▶ **What needs to be done**
Determine how many lines in these records hold "Coach". Only the number is wanted.

┄┄┄┄┄┄┄┄┄┄

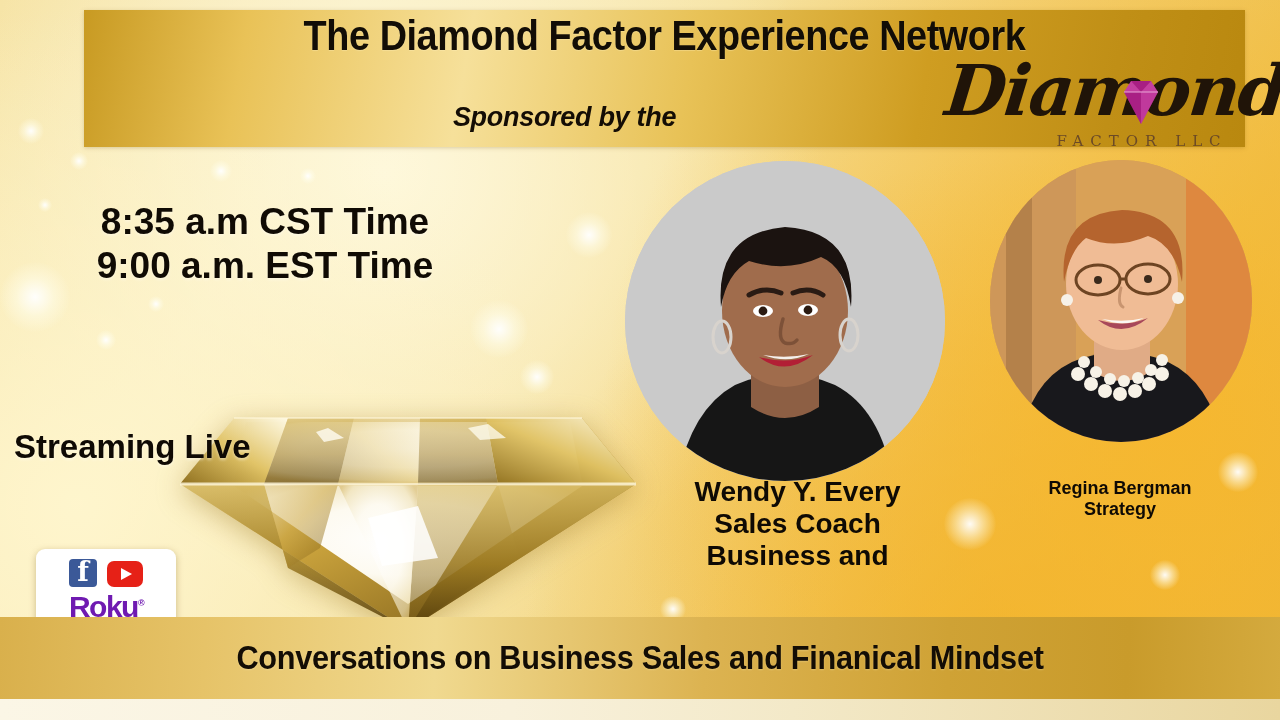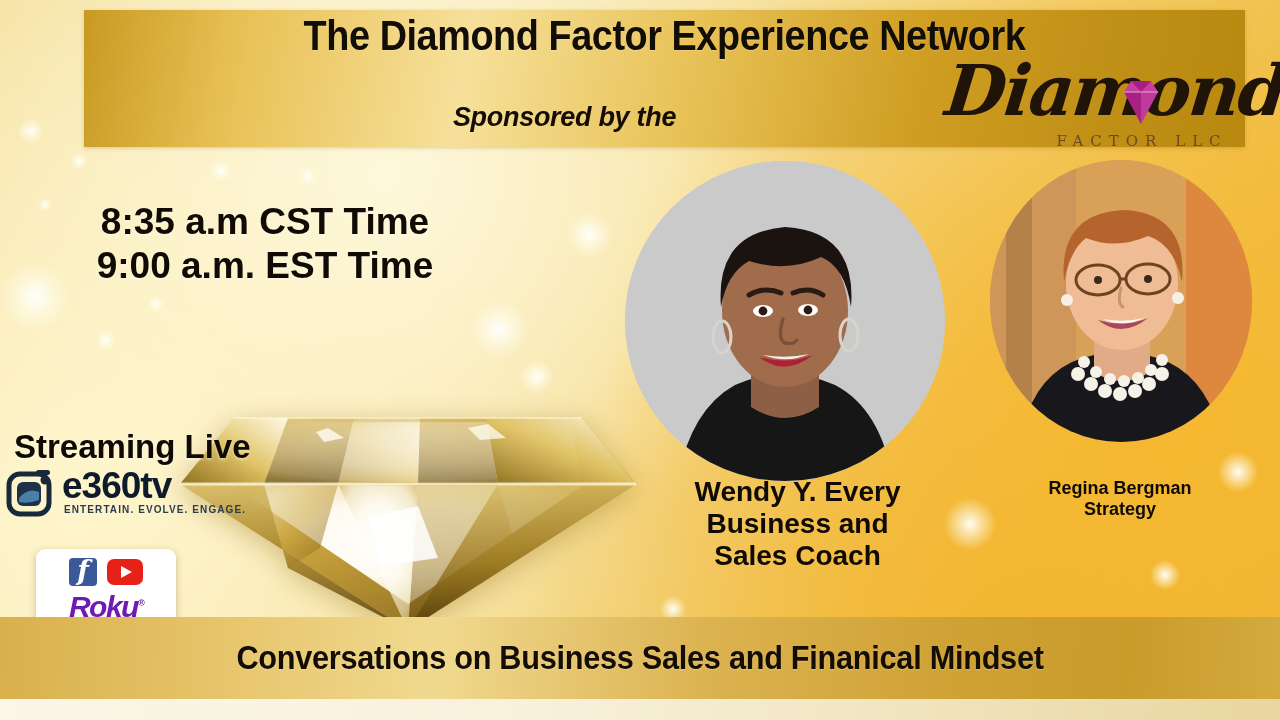--- a/index.html
+++ b/index.html
@@ -101,21 +101,21 @@
     font-size:10px; font-weight:bold; color:#2d3b4d;
     letter-spacing:1.1px; white-space:nowrap;
   }
 
   
   #platforms-card {
     position:absolute; left:36px; top:549px; width:140px; height:122px;
     background:#fff; border-radius:9px; box-shadow:0 2px 7px rgba(110,80,15,.35);
     padding:7px 6px 6px;
   }
-  .plat-row { display:flex; align-items:center; justify-content:center;font-style:italic; }
+  .plat-row { display:flex; align-items:flex-end; justify-content:center; }
   #plat-row-social { gap:10px; height:31px; }
   #plat-row-roku   { height:36px; }
   #plat-row-tv     { gap:7px; height:38px; margin-top:2px; }
 
   .fb-tile { width:28px; height:28px; background:#3b5998; border-radius:4px;
              position:relative; }
   .fb-tile::after {
     content:"f"; position:absolute; left:0; top:-3px; width:100%;
     text-align:center; font-family:"DejaVu Serif", serif; font-weight:bold;
     font-size:27px; color:#fff;
@@ -266,31 +266,20 @@
     <path d="M12,86 L468,86" stroke="#fff8dd" stroke-width="3" opacity=".8" fill="none"></path>
     <path d="M66,20 L414,20" stroke="#fff8dd" stroke-width="2" opacity=".55" fill="none"></path>
 
     <polygon points="148,34 160,30 176,40 156,44" fill="#fffdf2" opacity=".8"></polygon>
     <polygon points="300,30 320,26 338,40 312,42" fill="#fffdf2" opacity=".75"></polygon>
     <polygon points="200,120 250,108 270,160 214,168" fill="#ffffff" opacity=".85"></polygon>
   </svg>
 
   <div id="streaming-label">Streaming Live</div>
 
-  <div id="e360-logo">
-    <svg id="e360-mark" viewBox="0 0 52 50">
-      <rect x="3" y="6" width="40" height="40" rx="11" ry="11" fill="none" stroke="#18293c" stroke-width="5"></rect>
-      <rect x="11" y="14" width="24" height="24" rx="6" ry="6" fill="#1d3148"></rect>
-      <path d="M13,30 q9,-11 20,-6 l0,8 q-10,4 -20,2 z" fill="#4a7fa8"></path>
-      <circle cx="39" cy="12" r="4.5" fill="#18293c"></circle>
-      <rect x="30" y="2" width="14" height="5" rx="2.5" fill="#18293c"></rect>
-    </svg>
-    <div id="e360-word">e360tv</div>
-    <div id="e360-tagline">ENTERTAIN. EVOLVE. ENGAGE.</div>
-  </div>
 
   <div id="platforms-card">
 
     <div class="plat-row" id="plat-row-social">
       <div class="fb-tile"></div>
       <div class="yt-tile"></div>
     </div>
 
     <div class="plat-row" id="plat-row-roku">
       <div id="roku-word">
@@ -398,22 +387,22 @@
           <circle cx="134" cy="221" r="6"></circle>
         <circle cx="148" cy="218" r="6"></circle>
           <circle cx="161" cy="210" r="6"></circle>
         <circle cx="172" cy="200" r="6"></circle>
       </g>
     </svg>
   </div>
 
   <div class="speaker-caption" id="caption-wendy">
     <span class="nm">Wendy Y. Every</span>
+    <span class="rl">Sales Coach</span>
     <span class="rl">Business and</span>
-    <span class="rl">Sales Coach</span>
   </div>
 
   <div class="speaker-caption" id="caption-regina">
     <span class="nm">Regina Bergman</span>
     <span class="rl">Strategy</span>
   </div>
 
   <div id="bottom-band">
     <div id="bottom-tagline">Conversations on Business Sales and Finanical Mindset</div>
   </div>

┄┄┄┄┄┄┄┄┄┄

▶ **Answer for this exercise**
2